The bill, L.D. 1280, would amend the Maine Pharmacy Act to require that any drug distributed in Maine be made available for sale to an FDA-approved generic drug manufacturer who is seeking to develop a cheaper alternative.


Critics of the bill worried Thursday that it may be difficult or impossible to enforce, but Jackson said that wasn’t a good enough reason not to pass it.

Sen. Mark Dion, D-Portland, was among those who voted against the bill. He said the thought of lowering drug prices through competition is “seductive,” but he doesn’t think this bill would accomplish that.

“Its toothless,” he said. “The issue really deals with antitrust issues. You can’t compel private businesses to deal with their competitors.”

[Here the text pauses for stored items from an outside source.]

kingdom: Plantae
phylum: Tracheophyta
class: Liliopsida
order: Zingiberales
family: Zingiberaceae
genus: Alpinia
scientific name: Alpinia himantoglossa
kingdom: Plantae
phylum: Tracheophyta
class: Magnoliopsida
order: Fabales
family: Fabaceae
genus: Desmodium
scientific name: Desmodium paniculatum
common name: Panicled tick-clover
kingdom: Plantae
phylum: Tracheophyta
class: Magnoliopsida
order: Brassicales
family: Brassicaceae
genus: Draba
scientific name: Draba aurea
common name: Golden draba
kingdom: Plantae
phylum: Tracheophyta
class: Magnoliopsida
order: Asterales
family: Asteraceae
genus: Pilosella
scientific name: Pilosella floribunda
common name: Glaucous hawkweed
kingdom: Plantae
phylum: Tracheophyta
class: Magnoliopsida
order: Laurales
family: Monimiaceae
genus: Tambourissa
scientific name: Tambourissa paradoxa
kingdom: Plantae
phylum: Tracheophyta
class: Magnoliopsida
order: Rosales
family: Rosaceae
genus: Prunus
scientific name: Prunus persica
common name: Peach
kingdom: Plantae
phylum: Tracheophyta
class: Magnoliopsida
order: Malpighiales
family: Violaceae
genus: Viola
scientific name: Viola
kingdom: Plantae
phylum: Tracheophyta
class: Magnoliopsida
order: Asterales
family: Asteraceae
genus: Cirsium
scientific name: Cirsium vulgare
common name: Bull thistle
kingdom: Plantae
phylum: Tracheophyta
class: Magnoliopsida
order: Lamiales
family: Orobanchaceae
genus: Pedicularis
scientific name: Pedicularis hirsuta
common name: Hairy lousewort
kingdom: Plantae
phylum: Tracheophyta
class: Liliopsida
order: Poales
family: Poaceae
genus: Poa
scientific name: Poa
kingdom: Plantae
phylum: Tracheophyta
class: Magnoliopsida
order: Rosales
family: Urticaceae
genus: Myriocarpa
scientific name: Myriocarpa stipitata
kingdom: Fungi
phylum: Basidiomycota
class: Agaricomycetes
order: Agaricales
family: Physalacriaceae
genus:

Dion also said he doesn’t like the idea of passing a law that could provide the basis for a legal challenge because it could mean committing state resources to a losing battle.

Jackson acknowledged the potential for challenges, but said the bill was necessary.

“We owe it to the people of Maine to fight, in whatever large or small ways we can, to relieve the burden of high prescription prices,” he said. “If challengers come, I say: Let them. But let it never be said that Maine’s elected officials didn’t do everything we could to make sure that drugs are affordable for our constituents.”